**THE EXERCISE**
Can you rewrite every one of the items below with "image" replaced by "picture", changing nothing else and leaving out the pictures?
── INFORMATION GIVEN ──
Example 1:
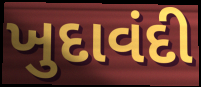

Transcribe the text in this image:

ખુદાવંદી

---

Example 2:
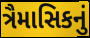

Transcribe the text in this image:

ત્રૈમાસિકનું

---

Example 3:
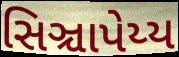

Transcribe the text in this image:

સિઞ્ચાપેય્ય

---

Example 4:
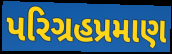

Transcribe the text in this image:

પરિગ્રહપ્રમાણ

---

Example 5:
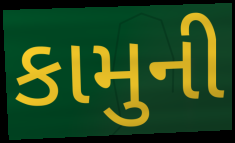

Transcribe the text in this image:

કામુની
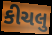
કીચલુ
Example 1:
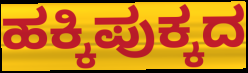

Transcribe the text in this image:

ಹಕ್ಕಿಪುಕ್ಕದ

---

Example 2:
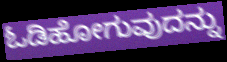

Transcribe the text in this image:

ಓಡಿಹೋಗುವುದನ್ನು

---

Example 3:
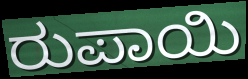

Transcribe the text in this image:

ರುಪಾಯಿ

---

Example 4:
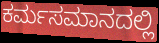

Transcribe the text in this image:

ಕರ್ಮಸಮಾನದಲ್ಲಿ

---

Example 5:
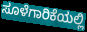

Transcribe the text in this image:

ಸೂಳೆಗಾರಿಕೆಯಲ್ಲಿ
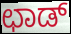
───
**WORKED SOLUTION**
Example 1:

Transcribe the text in this picture:

ખુદાવંદી

---

Example 2:

Transcribe the text in this picture:

ત્રૈમાસિકનું

---

Example 3:

Transcribe the text in this picture:

સિઞ્ચાપેય્ય

---

Example 4:

Transcribe the text in this picture:

પરિગ્રહપ્રમાણ

---

Example 5:

Transcribe the text in this picture:

કામુની
કીચલુ
Example 1:

Transcribe the text in this picture:

ಹಕ್ಕಿಪುಕ್ಕದ

---

Example 2:

Transcribe the text in this picture:

ಓಡಿಹೋಗುವುದನ್ನು

---

Example 3:

Transcribe the text in this picture:

ರುಪಾಯಿ

---

Example 4:

Transcribe the text in this picture:

ಕರ್ಮಸಮಾನದಲ್ಲಿ

---

Example 5:

Transcribe the text in this picture:

ಸೂಳೆಗಾರಿಕೆಯಲ್ಲಿ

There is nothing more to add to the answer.